• REQUIREMENT 1:
Answer these about the article on Sri Lanka's Attorney General:
(a) Under whose direct control was the office of the Attorney General placed?
(b) From which administration did the politicization of the office speed up?
(c) Which party accused the government of a cover-up?
• REQUIREMENT 2:
Please extract the passage of the article on Sri Lanka's Attorney General starting at "This refusal was" and ending at "this same administration.", word for word.

(April 10, Colombo, Sri Lanka Guardian) Very few thinking people in Sri Lanka will assert in all good conscience that the office of the Attorney General has been free from political controversy as a matter of historical fact. That last rider is important lest it should be thought by a misguided few that all the evil began (and therefore would end, logically speaking) with the current administration.
Public perception of the office of the Attorney General at its lowest ebb
The reality is, of course, far more complex than simplistically attributing the present decline of the country’s premier state law office to a greedy grasp for power and more power on the part of present-day politicians. True, it was the actions of the present that resulted in the office of the Attorney General being moved out from the Ministry of Justice to the direct control of the Presidential Secretariat. In the period since then, we have seen increasing reports of unseemly attempts to withdraw charges by the Attorney General in criminal cases involving prominent politicians and other public figures. In some cases, the Court has refused to accept a mere application by the Attorney General for withdrawal and correctly put the matter in issue by insisting that grounds should be furnished as to why charges are being withdrawn after a trial has commenced, the adequacy of which will be tested by the Court.
Generally therefore, the public perception of the unbiased functioning of the office of the Ćttorney General is at its lowest ebb today. But this negative transformation of a once highly esteemed office did not happen in a blink of an eyelid. What is occurring now is merely an unpleasant culmination of all that had gone on before and deserves greater and more serious thought. The politicization of the office of the Attorney General hastened with unbecoming speed particularly from the time of the United National Party administration in the eighties.
The past that some of us may have forgotten
One stark example was the enforced disappearance and brutal slaying of media personality Richard de Zoysa. His mother attested to the identification of one of the abductors as a Senior Superintendent of Police who was thereafter ordered to be arrested by the magistrate. But the police with the compliance of the then officers of the Attorney General did not carry out the arrest. Later, the Attorney General declined to proceed with the case on the spurious basis that evidence was lacking.
This refusal was castigated by the Liberal Party at that time, among others, which accused the government of a cover-up. Meanwhile, the alleged abductor was ironically himself killed years down the line in a bomb blast targeting a senior politician. Another oft quoted example is the inability to prosecute those responsible for the massacre of prisoners during the Welikada Prisons riots during this same administration.

• DATA SHOWN:
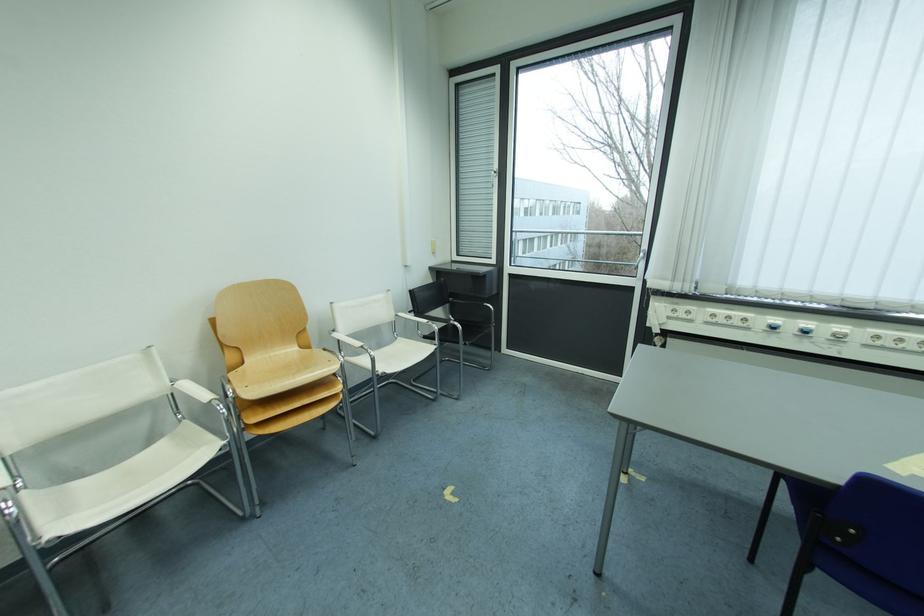
Find the location of a particular element. The height and width of the screenshot is (616, 924). blind control chain is located at coordinates (791, 329).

• TASK SOLUTION 1:
(a) The Presidential Secretariat
(b) The United National Party administration in the eighties
(c) The Liberal Party

• TASK SOLUTION 2:
This refusal was castigated by the Liberal Party at that time, among others, which accused the government of a cover-up. Meanwhile, the alleged abductor was ironically himself killed years down the line in a bomb blast targeting a senior politician. Another oft quoted example is the inability to prosecute those responsible for the massacre of prisoners during the Welikada Prisons riots during this same administration.